__TASK REQUIREMENTS__:
Answer these from the imaging spin filter text:
1. In the first prototype, where was the imaging spin filter placed?
2. To what scattering energy does the transfer lens typically decelerate the electrons?
3. How can the spin-integrated direct image still be obtained?

__SOURCE EXCERPT__:

-.-.-

Imaging spin filter for photoelectron microscopy

M. Kolbe, P. Lushchyk, G. Schönhense; Institut für Physik

In cooperation with:
C. Tusche, M. Ellguth, A. A. Ünal, C.-T. Chiang, A. Winkelmann, A. Krasyuk and J. Kirschner; Max-Planck-Institut für Mikrostrukturphysik, Weinberg 2, D-06120 Halle, Germany

Specular reflection from a high-Z single crystal surface can lead to high spin asymmetries in the reflected beam. Owing to the k-parallel conservation, an electron-optical image is preserved in the SPLEED process when the achromatic (0,0)-beam is exploited [1]. Spinfiltering specular reflection has been exploited in a PEEM setup [2] and in a momentum microscope (Nano ESCA) [3]. The scheme of image transmission in the spin-filtering reflection is sketched  in Fig.1. 


Figure 1: Schematic ray trajectories in the imaging spin filter setup. Without spin filter the domains of a ferromagnetic sample cannot be seen (right image). With spin filter (here a W(100) single crystal surface, the spin asymmetry of the specular reflection leads to a strong spin contrast (top image) (from [3]).


Figure 2: Compact design with imaging spin filter being placed in a telescopic beam behind the objective lens (from [2]).


In the first prototype we implemented the imaging spin filter right behind the electrostatic objective lens, Fig. 2. Later, the cooperation partners at MPI Halle integrated the filter into the projective column of a momentum microscope [4] (type NanoESCA). That instrument uses an aberration-corrected double-hemispherical energy analyzer for energy filtering. A transfer lens decelerates the electrons from the pass energy of the analyzer to the scattering energy of typically 27 eV. In that instrument a reciprocal image is formed at the W(100) scattering target, such that electrons originating from the same point in the spatial image arrive as a parallel beam at the crystal surface. Thus, the spatial information is encoded in the angle of incidence and is conserved upon specular reflection. After a mirror-like 90° reflection, the spatial image is recovered by a second, symmetrical, transfer lens. The spin-integrated direct image still can be obtained by retracting the crystal from the optical path, see Fig. 1. In both branches, identical electron optics project the image onto the multichannel plate (MCP) of a position-sensitive detector.

-.-.-

__LISTED RECORDS__:
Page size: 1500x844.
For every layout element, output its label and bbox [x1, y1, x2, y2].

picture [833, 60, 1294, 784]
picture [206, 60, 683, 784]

-.-.-

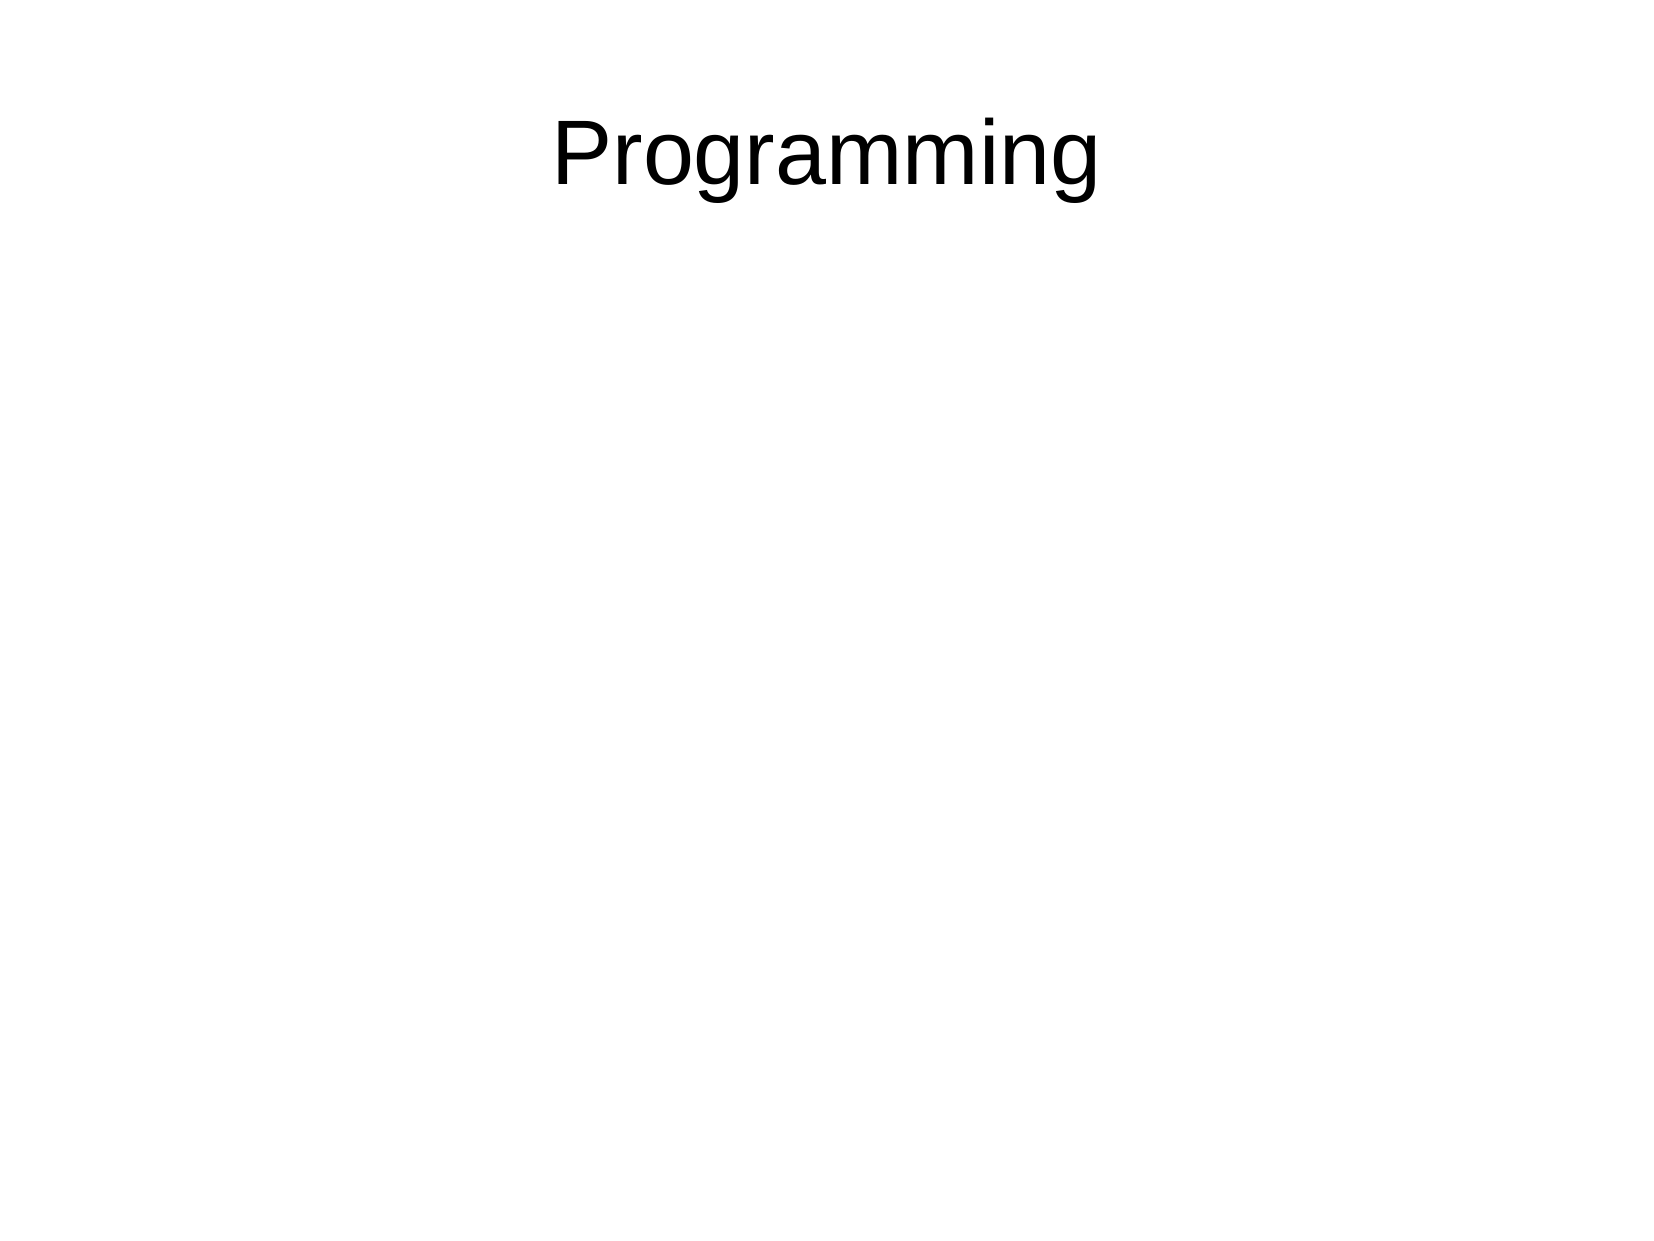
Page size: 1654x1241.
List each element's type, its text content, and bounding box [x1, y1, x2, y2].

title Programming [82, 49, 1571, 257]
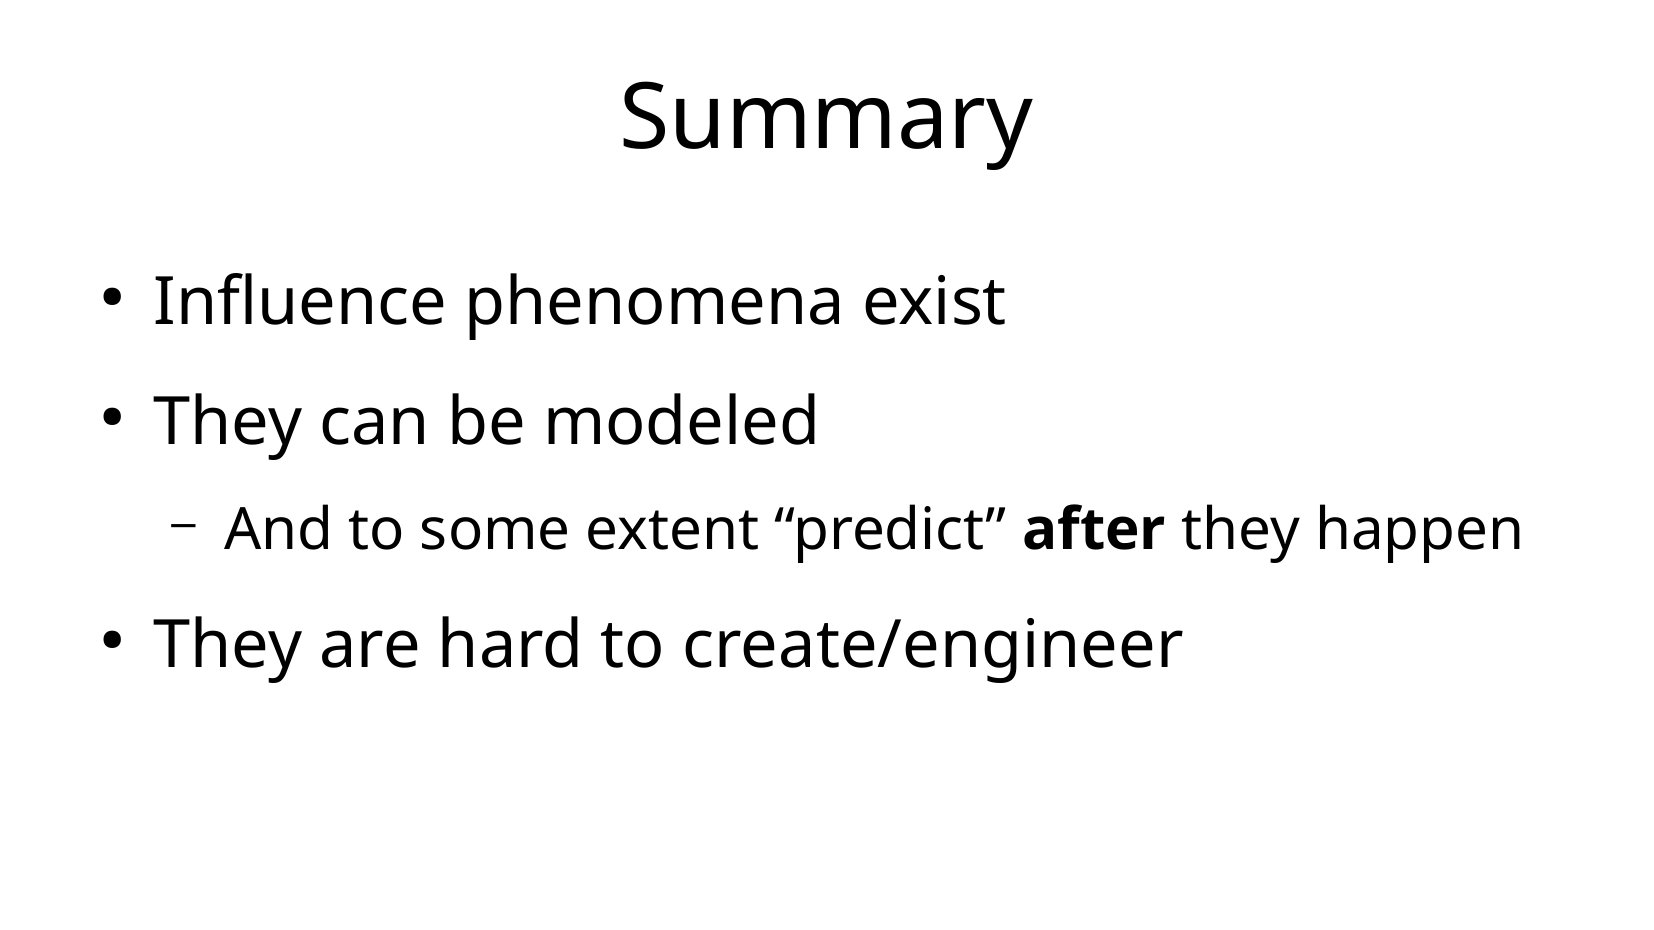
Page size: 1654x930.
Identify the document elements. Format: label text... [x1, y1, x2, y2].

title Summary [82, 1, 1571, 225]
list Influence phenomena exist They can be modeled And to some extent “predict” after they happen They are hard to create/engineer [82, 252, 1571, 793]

-.-.-

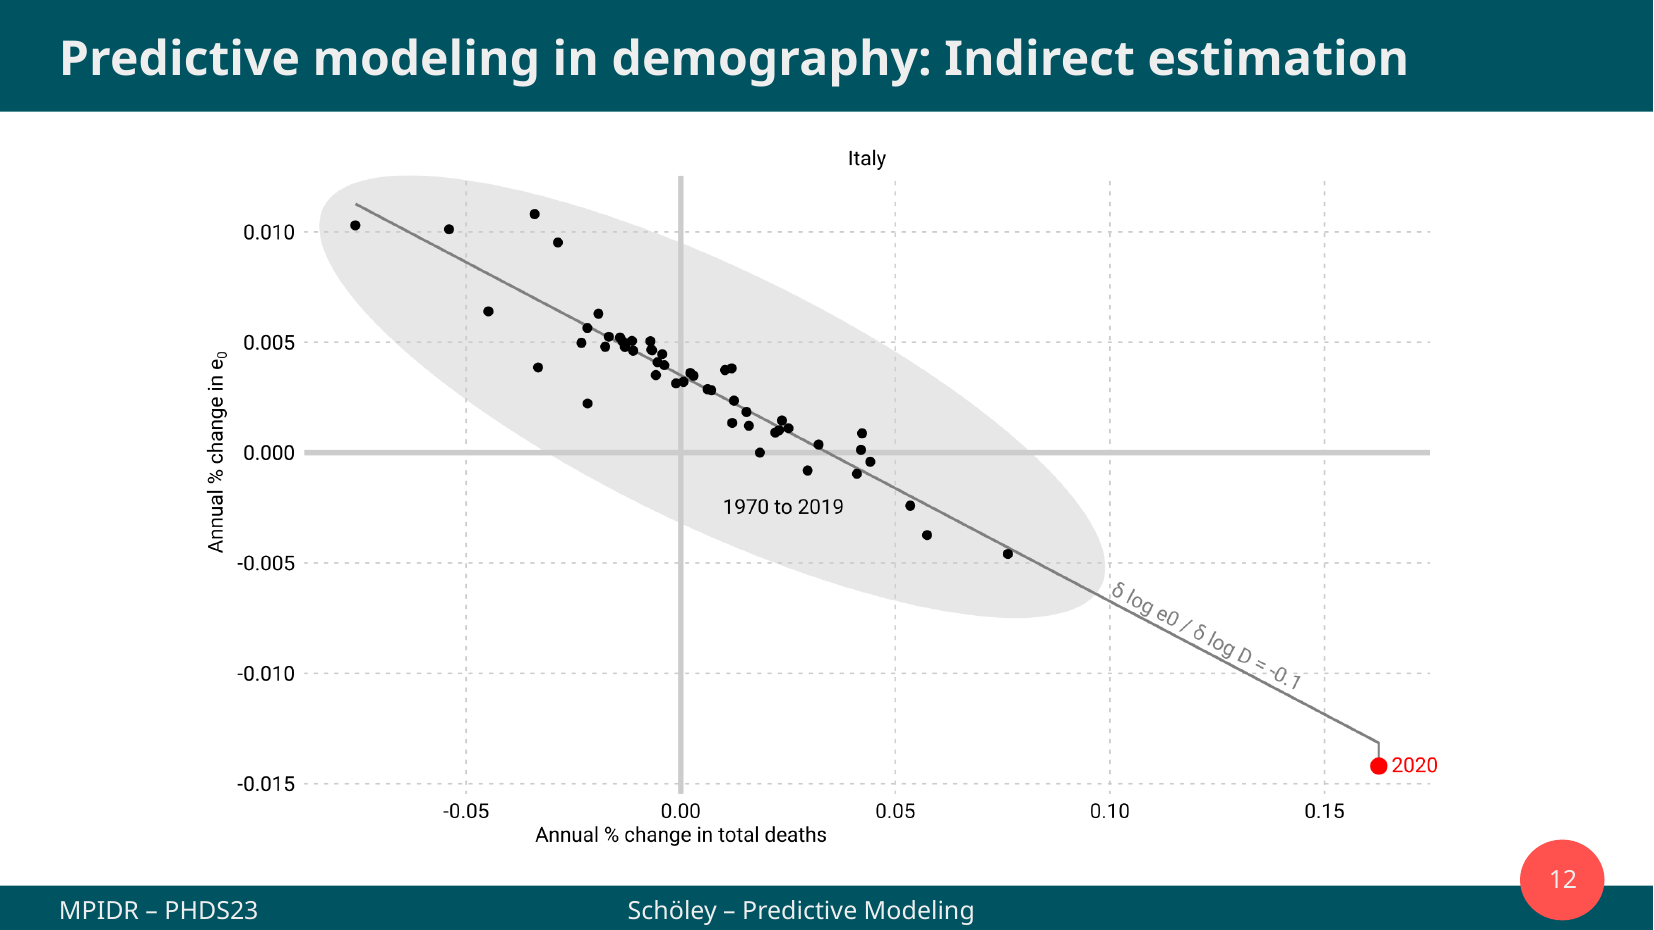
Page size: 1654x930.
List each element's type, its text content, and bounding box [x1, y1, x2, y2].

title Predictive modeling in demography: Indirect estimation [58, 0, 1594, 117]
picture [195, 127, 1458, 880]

-.-.-

__THE RESULT__:
1. Right behind the electrostatic objective lens.
2. Typically 27 eV.
3. By retracting the crystal from the optical path.